— YOUR INSTRUCTIONS —
Print the lines of the entries below from the one with "[276,424,413,440] into .env" through the final line, exactly as they appear. The pictures are not part of the copy.

— EXERCISE INPUT —
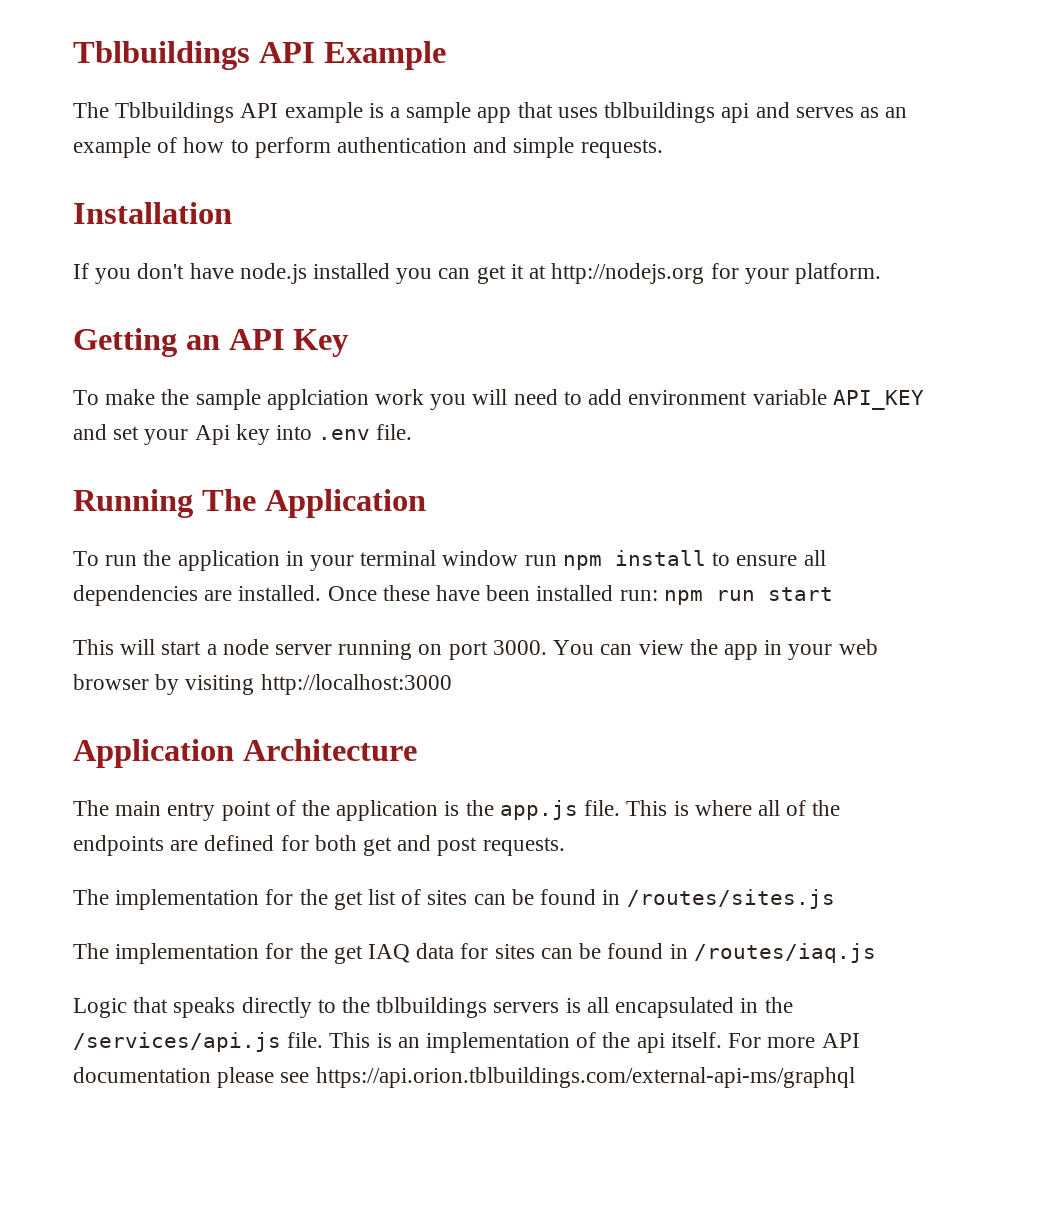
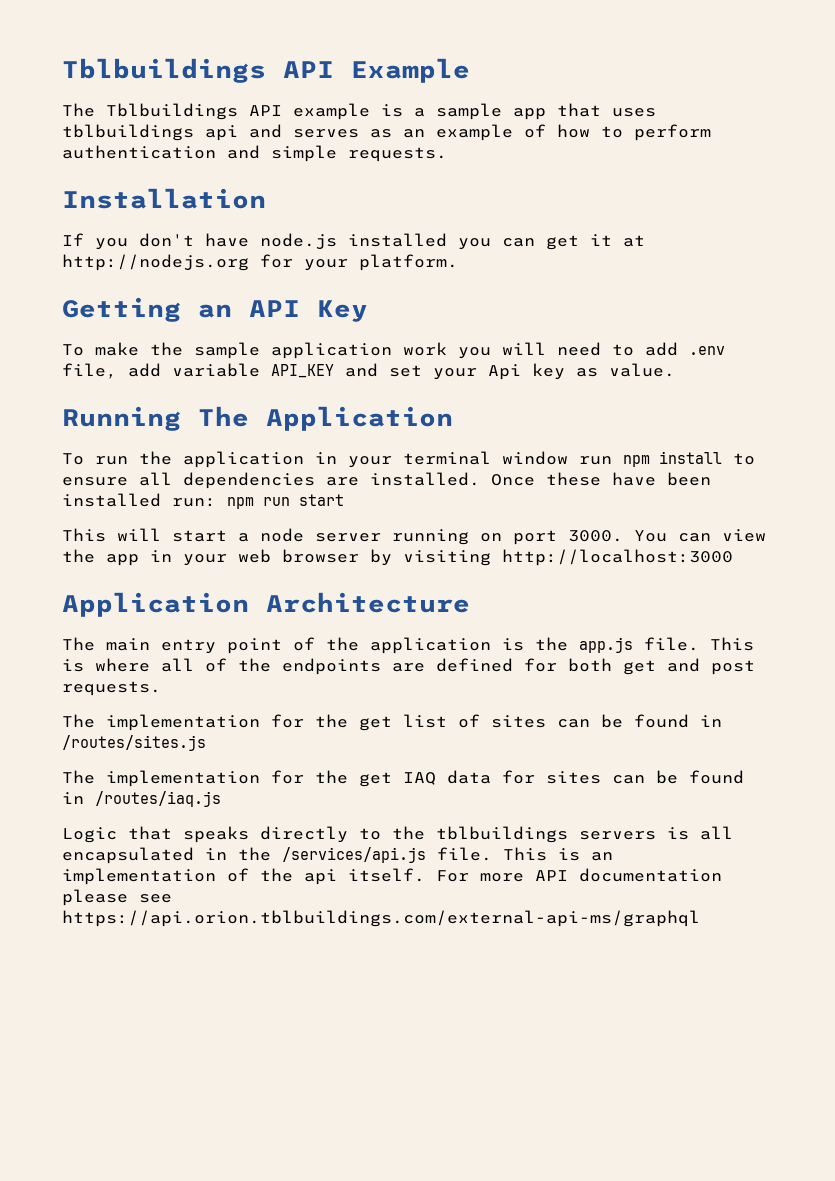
[266,389,369,410] applciation -> [271,342,392,359] application
[628,390,748,405] environment -> [689,346,725,355] [62,363,161,379] .env file, add
[276,424,413,440] into .env file. -> [576,363,675,377] as value.

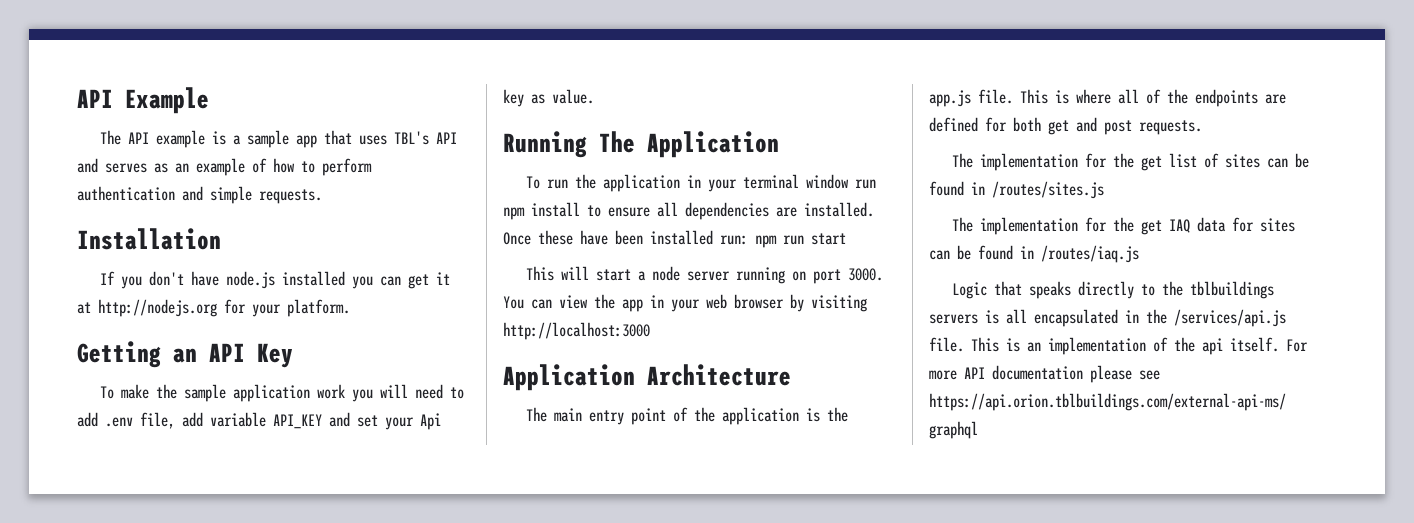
[62,58,266,83] Tblbuildings -> (77, 98) none
[106,103,238,120] Tblbuildings -> (122, 137) none
[62,124,238,141] tblbuildings api -> [394,131,458,145] TBL's API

— OUTPUT FOR THIS TASK —
[276,424,413,440] into .env file. -> [576,363,675,377] as value.

[62,58,266,83] Tblbuildings -> (77, 98) none
[106,103,238,120] Tblbuildings -> (122, 137) none
[62,124,238,141] tblbuildings api -> [394,131,458,145] TBL's API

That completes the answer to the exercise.